> [Assigned task]: The stretch from the line with "(576, 366) none" through the line with "[407,456,478,475] package ->" in the records below: write it out exactly, and nothing else.

══ Material for this task ══

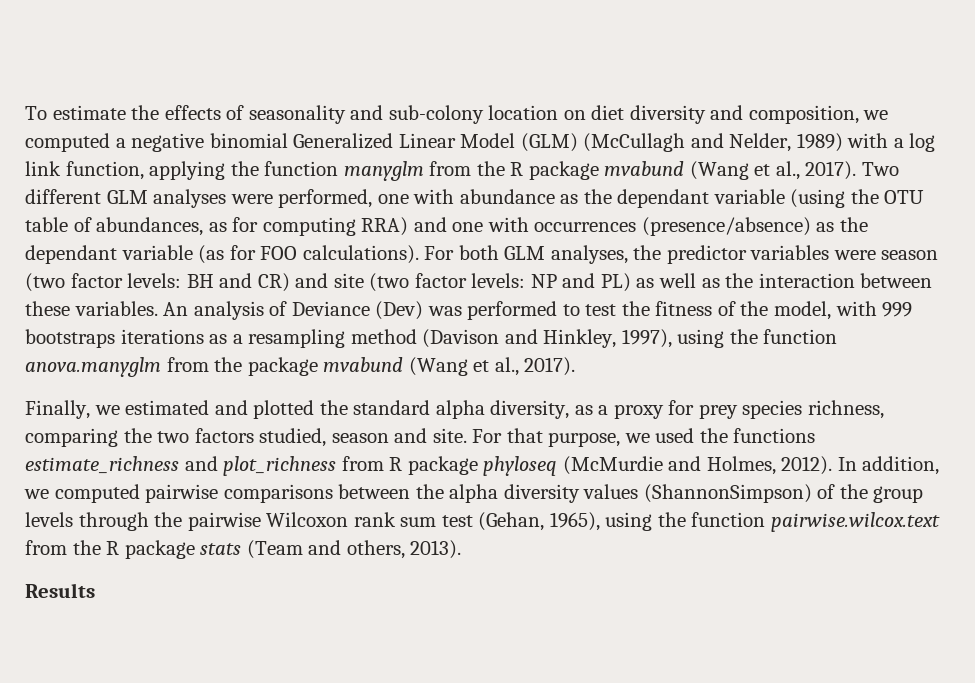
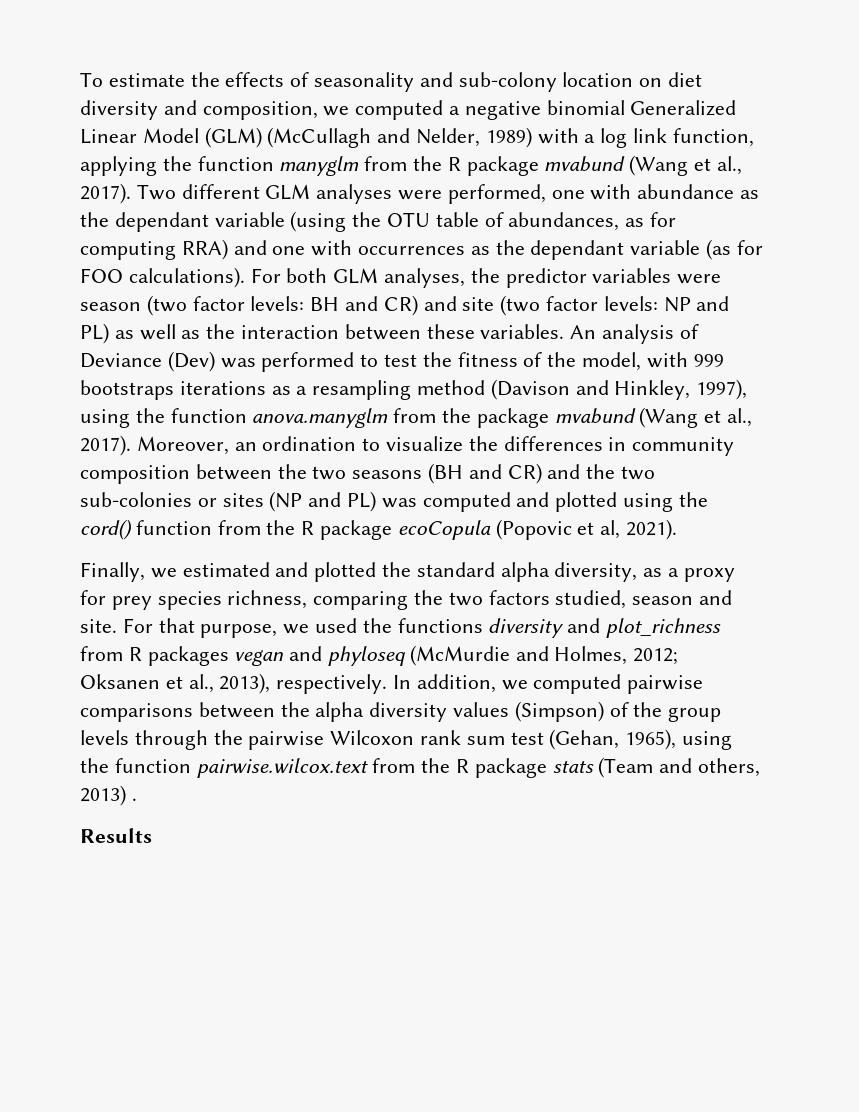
[641,217,811,236] (presence/absence) -> (466, 250) none
(576, 366) none -> [136,436,735,456] [80,463,656,484] [80,491,708,512] [80,519,678,540] Moreover, an ordination to visualize the differences in community composition between the two seasons (BH and CR) and the two sub-colonies or sites (NP and PL) was computed and plotted using the cord() function from the R package ecoCopula (Popovic et al, 2021).
[25,456,179,474] estimate_richness -> [488,618,565,638] diversity
[407,456,478,475] package -> [147,646,323,666] packages vegan and
[781,456,833,475] 2012). -> [633,648,679,665] [80,673,388,694] 2012; Oksanen et al., 2013), respectively.
[643,484,812,503] (ShannonSimpson) -> [514,701,604,722] (Simpson)
[410,540,462,559] 2013). -> [80,785,137,806] 2013) .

═══

> [Response area]:
(576, 366) none -> [136,436,735,456] [80,463,656,484] [80,491,708,512] [80,519,678,540] Moreover, an ordination to visualize the differences in community composition between the two seasons (BH and CR) and the two sub-colonies or sites (NP and PL) was computed and plotted using the cord() function from the R package ecoCopula (Popovic et al, 2021).
[25,456,179,474] estimate_richness -> [488,618,565,638] diversity
[407,456,478,475] package -> [147,646,323,666] packages vegan and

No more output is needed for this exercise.